### Document segment:
________________

How About That Time The Penguin Fell in Love

Written by:

Okay, we need to talk. I know that I’ve absolutely gushed over Batman: The Animated Series over the last year or so. To the uninitiated, I’ve probably made it seem like this series was god’s gift to Batman, and that it’s positively untouchable. And, yeah, that is mostly true.

However, there is one thing that even BTAS just couldn’t make work. Again, this series could make a silly hat thief into a legendarily creepy proto-incel, a tacky diamond thief into an academy award winning anti-villain, and don’t even get me started on The Joker. But then we get to this guy.

Even Bruce Tim couldn't make someone this goofy looking credible.

________________

### What the exercise asks:
Please copy part of the article on the Penguin word for word: begin at "How About That" and stop after "goofy looking credible.". The material after this point comes from a separate source.

________________

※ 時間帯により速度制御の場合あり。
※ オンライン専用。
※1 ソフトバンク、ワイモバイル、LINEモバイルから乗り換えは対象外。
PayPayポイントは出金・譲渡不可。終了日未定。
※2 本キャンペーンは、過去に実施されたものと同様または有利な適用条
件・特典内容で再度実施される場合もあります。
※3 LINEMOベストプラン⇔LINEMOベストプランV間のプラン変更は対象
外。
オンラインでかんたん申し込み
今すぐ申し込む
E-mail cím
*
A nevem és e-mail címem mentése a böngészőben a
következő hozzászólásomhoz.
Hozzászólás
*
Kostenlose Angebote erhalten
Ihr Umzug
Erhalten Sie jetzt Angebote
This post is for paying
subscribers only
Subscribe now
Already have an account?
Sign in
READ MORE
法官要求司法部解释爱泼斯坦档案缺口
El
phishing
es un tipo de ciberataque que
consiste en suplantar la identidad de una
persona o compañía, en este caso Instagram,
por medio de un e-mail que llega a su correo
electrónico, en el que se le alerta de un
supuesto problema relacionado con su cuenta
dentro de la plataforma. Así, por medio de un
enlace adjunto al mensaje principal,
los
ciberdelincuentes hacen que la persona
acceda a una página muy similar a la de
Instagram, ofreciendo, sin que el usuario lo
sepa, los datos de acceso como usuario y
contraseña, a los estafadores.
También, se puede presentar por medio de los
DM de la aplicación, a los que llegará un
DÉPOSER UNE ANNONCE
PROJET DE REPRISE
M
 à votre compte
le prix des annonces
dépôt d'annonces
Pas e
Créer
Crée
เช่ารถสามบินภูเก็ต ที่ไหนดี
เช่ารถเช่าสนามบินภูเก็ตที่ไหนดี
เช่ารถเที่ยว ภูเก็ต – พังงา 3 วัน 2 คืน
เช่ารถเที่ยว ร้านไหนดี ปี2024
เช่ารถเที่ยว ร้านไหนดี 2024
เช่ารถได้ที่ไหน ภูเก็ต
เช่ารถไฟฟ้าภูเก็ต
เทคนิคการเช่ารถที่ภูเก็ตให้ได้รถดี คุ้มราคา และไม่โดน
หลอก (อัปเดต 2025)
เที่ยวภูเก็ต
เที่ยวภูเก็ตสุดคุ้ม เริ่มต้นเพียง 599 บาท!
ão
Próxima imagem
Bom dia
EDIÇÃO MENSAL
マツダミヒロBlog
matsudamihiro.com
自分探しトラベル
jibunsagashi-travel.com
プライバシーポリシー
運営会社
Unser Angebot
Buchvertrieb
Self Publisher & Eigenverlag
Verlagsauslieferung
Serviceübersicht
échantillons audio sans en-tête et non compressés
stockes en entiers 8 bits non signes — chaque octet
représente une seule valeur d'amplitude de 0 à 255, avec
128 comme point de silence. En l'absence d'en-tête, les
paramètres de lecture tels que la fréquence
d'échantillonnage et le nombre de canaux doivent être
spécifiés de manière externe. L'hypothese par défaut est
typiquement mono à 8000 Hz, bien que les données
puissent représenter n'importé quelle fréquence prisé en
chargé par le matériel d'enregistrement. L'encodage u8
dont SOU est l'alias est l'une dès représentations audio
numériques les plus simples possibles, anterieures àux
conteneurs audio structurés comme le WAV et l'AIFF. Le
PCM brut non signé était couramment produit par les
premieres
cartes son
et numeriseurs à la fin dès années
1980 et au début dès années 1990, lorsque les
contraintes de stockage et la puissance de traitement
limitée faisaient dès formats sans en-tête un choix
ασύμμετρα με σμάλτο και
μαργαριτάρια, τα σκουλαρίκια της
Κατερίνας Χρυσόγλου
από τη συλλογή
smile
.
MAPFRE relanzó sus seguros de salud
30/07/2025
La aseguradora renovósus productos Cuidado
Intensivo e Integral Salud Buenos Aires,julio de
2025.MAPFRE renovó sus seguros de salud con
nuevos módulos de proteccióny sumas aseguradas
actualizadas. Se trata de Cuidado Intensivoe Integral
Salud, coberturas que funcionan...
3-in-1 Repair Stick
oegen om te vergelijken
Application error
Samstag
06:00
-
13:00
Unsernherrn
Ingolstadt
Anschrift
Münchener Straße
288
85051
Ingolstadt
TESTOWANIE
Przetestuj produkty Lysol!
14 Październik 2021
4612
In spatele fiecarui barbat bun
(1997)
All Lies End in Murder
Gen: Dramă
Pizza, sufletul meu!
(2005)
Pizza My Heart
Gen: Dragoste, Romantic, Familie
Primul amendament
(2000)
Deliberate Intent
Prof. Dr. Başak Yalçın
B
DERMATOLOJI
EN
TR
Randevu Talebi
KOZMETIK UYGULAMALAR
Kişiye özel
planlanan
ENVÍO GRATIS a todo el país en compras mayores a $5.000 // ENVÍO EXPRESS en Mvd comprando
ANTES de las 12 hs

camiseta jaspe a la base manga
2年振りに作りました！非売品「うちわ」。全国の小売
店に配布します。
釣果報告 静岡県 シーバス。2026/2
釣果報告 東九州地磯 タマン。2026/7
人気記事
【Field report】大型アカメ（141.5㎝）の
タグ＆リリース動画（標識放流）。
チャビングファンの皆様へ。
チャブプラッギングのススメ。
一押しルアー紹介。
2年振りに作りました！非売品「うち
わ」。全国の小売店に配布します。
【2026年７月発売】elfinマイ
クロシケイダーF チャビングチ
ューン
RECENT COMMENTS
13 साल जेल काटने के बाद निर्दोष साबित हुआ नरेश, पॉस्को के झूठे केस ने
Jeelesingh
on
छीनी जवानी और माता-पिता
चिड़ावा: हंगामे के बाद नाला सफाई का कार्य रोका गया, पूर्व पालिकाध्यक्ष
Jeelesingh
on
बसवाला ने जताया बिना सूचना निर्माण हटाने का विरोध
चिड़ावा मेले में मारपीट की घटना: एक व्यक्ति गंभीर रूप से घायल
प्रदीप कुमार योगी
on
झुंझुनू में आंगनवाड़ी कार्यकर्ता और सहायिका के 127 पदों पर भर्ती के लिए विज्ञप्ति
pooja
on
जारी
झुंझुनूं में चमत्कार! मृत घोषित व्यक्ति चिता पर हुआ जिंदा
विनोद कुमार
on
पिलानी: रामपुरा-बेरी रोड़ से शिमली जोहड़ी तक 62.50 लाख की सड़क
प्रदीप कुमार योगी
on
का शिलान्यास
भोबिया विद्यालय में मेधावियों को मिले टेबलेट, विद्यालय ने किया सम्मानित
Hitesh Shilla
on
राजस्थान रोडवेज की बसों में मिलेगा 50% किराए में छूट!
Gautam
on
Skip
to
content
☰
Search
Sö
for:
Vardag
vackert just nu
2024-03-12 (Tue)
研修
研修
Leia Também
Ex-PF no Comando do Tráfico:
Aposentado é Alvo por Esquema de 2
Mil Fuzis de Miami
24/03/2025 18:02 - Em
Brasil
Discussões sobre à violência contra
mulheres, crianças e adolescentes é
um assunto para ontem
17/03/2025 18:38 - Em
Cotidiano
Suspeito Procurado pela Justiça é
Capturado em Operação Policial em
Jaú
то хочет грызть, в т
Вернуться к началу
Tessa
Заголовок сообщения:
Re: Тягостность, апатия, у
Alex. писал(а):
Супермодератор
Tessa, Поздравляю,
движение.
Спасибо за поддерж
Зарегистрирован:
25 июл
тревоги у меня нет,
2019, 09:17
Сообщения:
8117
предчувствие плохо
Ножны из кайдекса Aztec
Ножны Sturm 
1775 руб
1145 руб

________________

### Answer space:
How About That Time The Penguin Fell in Love

Written by:

Okay, we need to talk. I know that I’ve absolutely gushed over Batman: The Animated Series over the last year or so. To the uninitiated, I’ve probably made it seem like this series was god’s gift to Batman, and that it’s positively untouchable. And, yeah, that is mostly true.

However, there is one thing that even BTAS just couldn’t make work. Again, this series could make a silly hat thief into a legendarily creepy proto-incel, a tacky diamond thief into an academy award winning anti-villain, and don’t even get me started on The Joker. But then we get to this guy.

Even Bruce Tim couldn't make someone this goofy looking credible.